Resonant sound in the voices of opera singers

Squillo is the resonant, trumpet-like sound in the voices of opera singers. It is also commonly called "singer's formant", "ring", "ping", "core", and other terms. Squillo enables an essentially lyric tone to be heard over thick orchestrations (e.g., in late Verdi, Puccini and Strauss operas). Achieving a proper amount of squillo in any performing context is imperative: too much and the tone veers towards the shrill; too little and the purpose of the squillo cannot be achieved.

Squillo is recognizable by a distinctive brilliant, ringing quality in the timbre of the voice. This perception is caused by the presence of a peak in the 2–5 kHz frequency range, to which the human ear is particularly sensitive. The amplification of these particular harmonics is believed to be a result of a narrowing of the aryepiglottic fold just above the larynx. Voices with naturally acquired squillo (i.e., having naturally strong higher formants) are especially prized in opera because they allow a singer to sustain lyric qualities such as limpid high notes and consistency of tone throughout the vocal range, even in dramatic singing.
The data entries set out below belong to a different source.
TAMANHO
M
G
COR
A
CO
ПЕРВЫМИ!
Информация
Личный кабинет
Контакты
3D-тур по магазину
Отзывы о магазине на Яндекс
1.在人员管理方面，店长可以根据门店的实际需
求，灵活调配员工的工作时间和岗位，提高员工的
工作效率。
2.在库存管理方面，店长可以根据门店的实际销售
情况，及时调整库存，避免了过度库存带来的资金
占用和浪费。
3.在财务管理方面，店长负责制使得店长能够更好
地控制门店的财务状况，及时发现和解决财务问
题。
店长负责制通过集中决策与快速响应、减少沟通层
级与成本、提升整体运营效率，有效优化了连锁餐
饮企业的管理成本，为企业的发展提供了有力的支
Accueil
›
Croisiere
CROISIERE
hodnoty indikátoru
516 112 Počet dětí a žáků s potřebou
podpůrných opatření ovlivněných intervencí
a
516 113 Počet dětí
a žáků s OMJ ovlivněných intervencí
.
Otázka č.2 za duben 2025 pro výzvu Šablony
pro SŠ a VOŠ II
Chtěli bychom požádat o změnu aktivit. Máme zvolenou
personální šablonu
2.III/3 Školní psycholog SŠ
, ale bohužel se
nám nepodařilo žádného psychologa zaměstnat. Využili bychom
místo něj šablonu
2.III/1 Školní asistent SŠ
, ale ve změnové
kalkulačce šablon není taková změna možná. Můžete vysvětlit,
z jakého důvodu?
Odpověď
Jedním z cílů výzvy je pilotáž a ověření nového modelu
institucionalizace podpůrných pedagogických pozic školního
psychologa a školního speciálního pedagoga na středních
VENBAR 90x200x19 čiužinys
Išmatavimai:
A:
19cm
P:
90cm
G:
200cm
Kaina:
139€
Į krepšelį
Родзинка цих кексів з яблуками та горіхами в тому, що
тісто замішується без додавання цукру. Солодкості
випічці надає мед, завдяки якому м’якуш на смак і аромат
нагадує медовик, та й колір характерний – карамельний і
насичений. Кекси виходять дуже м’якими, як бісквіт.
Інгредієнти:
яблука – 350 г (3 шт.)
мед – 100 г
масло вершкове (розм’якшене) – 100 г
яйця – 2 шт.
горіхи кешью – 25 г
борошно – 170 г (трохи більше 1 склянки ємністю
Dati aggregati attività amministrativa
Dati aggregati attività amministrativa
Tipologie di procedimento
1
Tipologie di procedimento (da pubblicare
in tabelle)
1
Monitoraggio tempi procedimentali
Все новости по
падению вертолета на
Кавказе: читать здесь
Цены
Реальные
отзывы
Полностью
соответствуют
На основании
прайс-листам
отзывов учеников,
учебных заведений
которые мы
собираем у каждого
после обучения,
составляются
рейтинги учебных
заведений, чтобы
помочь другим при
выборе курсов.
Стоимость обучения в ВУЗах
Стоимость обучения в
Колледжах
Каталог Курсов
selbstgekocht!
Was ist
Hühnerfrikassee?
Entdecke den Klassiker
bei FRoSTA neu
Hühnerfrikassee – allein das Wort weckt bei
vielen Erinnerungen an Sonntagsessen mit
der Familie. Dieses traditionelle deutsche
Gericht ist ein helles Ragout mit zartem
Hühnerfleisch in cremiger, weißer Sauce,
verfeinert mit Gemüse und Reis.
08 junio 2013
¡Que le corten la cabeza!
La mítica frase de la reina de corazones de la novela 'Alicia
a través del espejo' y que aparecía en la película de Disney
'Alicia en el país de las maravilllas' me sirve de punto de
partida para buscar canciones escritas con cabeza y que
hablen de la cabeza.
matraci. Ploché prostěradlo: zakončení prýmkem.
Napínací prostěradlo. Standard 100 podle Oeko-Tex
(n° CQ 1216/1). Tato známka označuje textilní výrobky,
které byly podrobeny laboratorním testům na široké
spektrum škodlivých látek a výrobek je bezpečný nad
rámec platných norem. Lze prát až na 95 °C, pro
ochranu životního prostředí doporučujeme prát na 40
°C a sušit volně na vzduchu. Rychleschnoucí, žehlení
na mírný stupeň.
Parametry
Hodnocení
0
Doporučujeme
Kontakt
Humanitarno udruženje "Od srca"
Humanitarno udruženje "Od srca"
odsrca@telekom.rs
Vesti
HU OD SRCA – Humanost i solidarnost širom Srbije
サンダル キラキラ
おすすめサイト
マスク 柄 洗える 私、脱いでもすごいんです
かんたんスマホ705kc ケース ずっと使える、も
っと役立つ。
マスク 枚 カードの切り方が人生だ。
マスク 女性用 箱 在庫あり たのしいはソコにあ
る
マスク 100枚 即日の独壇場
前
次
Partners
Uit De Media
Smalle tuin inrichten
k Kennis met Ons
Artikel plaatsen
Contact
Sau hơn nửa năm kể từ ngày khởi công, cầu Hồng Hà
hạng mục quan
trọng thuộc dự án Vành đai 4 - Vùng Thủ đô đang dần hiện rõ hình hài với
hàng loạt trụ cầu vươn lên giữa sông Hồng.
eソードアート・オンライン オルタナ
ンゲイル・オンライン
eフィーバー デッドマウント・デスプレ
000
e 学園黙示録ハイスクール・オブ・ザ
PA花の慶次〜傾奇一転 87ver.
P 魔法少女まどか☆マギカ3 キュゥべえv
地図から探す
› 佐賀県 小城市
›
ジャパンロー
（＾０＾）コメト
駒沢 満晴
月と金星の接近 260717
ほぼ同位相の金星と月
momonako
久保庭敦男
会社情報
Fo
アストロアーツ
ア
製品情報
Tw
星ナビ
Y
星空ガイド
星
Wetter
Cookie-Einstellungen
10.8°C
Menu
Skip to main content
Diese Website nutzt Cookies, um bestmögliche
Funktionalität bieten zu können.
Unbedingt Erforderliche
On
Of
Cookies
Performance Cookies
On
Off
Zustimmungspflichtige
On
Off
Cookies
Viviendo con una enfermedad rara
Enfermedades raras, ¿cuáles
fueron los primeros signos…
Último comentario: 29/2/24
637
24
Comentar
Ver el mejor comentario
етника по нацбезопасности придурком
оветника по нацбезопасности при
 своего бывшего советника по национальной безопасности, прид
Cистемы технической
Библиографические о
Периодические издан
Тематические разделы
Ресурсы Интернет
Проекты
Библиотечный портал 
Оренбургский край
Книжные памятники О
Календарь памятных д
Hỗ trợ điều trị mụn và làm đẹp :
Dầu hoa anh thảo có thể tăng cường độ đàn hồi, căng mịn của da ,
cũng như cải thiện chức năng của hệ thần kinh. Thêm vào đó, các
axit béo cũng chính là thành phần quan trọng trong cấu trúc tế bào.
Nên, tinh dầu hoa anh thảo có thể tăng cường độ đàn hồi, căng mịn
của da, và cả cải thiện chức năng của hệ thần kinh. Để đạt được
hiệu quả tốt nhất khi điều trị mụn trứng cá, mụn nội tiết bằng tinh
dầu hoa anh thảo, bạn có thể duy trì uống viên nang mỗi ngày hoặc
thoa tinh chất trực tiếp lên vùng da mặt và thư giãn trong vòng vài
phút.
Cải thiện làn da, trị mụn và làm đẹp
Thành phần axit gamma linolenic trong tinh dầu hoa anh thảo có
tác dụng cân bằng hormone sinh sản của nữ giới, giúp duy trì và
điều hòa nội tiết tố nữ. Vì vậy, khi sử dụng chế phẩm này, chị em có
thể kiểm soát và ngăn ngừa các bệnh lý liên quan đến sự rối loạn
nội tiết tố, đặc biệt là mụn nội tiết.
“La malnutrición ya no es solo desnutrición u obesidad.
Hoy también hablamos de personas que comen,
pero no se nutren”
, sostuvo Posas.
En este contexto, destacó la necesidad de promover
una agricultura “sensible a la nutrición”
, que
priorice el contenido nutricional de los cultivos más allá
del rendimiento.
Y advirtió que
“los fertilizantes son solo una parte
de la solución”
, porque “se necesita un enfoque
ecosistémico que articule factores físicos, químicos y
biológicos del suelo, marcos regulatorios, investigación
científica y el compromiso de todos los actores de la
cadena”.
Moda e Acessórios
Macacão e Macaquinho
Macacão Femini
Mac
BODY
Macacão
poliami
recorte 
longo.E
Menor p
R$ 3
Uses of the squillo include:
- projecting a small timbre e.g. Tito Schipa, Bidu Sayao
- underscoring a dramatically important passage e.g. No, non voglio morir in Sola, perduta abbandonata from Puccini's Manon Lescaut
- singing through a thickly textured orchestration, e.g. the final bars of Libera me from Verdi's Requiem, in which a soprano has to compete against a tutti orchestra and full chorus
- supporting a pianissimo note floated over an orchestra (which also demands a secure breath control) e.g. Montserrat Caballé, Renata Tebaldi, Maria Caniglia, Cristina Deutekom
- supporting a long trill
- simulating a scream without compromising the timbre, especially in a verismic opera (albeit that a bona fide scream is sometimes used in opera, e.g. Tosca's jump to death in Tosca)
- giving an impression of 'youth' to an aged voice, mainly via a cultivation of the head register (cf. Section IX Meine Gesangskunst, by Lilli Lehmann; exemplified vocally by Mirella Freni)

Singers known for their mastery of this technique have included Maria Callas, Kirsten Flagstad, Renata Tebaldi, Giuseppe di Stefano, Jussi Björling and Luciano Pavarotti. Some dramatic singers may also employ squillo rather than volume in the course of a performance, for example Birgit Nilsson.